+++ Records to use +++

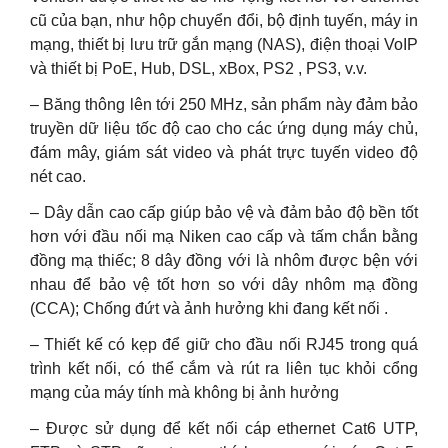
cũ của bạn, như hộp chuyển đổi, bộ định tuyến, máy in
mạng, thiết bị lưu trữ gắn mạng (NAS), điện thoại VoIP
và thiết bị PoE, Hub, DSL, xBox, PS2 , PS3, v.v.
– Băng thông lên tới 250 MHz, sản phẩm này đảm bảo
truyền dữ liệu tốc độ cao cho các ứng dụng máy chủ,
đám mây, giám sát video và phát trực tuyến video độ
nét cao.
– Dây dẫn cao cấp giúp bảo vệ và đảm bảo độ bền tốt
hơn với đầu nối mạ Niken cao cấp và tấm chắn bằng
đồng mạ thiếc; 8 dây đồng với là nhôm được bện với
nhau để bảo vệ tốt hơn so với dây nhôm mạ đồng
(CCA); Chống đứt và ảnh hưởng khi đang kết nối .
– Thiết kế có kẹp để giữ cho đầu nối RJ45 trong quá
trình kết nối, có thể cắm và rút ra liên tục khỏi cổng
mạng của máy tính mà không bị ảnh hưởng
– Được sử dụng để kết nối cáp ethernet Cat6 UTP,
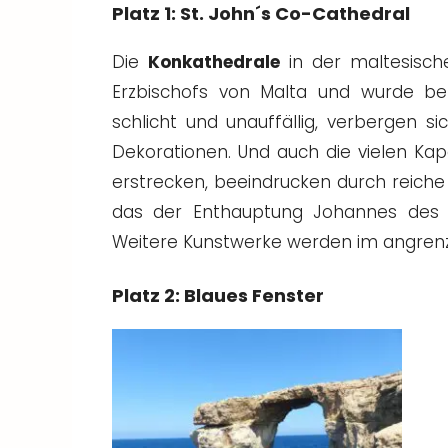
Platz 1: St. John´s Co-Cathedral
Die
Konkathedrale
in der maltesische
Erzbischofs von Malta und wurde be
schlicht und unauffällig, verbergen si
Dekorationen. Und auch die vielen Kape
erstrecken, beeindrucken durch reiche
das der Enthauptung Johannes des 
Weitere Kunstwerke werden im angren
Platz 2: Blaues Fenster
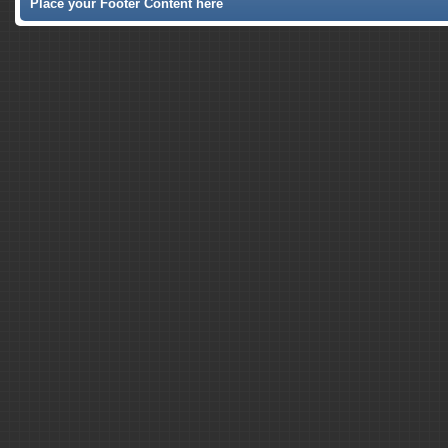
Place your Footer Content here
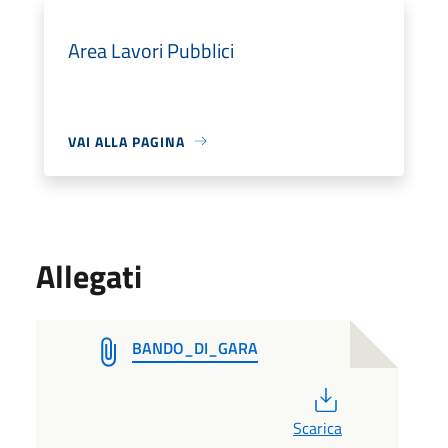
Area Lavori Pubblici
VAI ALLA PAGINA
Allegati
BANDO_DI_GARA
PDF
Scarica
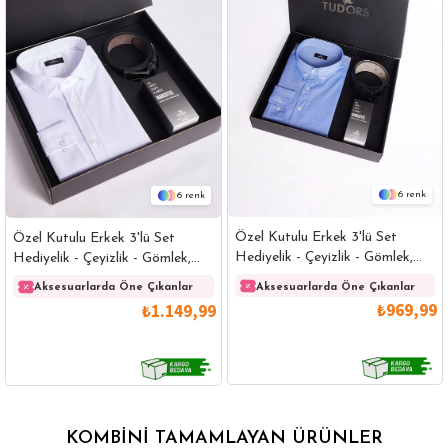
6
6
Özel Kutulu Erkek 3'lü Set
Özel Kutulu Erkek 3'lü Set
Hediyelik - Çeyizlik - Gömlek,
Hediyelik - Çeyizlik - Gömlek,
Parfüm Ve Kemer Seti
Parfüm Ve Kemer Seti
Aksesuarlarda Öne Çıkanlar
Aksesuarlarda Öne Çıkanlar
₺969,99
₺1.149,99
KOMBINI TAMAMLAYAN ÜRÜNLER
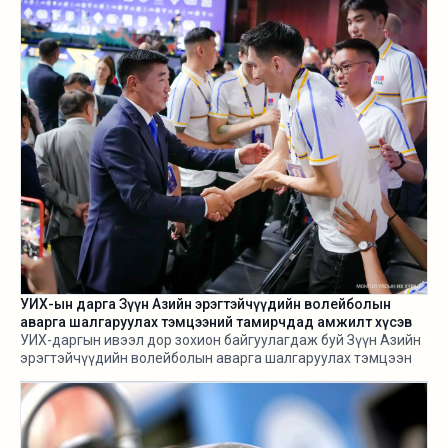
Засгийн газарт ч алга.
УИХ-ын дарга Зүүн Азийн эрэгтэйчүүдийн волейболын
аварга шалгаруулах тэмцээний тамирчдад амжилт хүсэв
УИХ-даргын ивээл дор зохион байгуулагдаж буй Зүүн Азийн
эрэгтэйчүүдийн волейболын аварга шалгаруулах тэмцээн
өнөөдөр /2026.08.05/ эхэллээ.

+++

### Assigned task:
Pull out every line of the records that includes the string "Азийн".

### Result of the task:
УИХ-ын дарга Зүүн Азийн эрэгтэйчүүдийн волейболын
УИХ-даргын ивээл дор зохион байгуулагдаж буй Зүүн Азийн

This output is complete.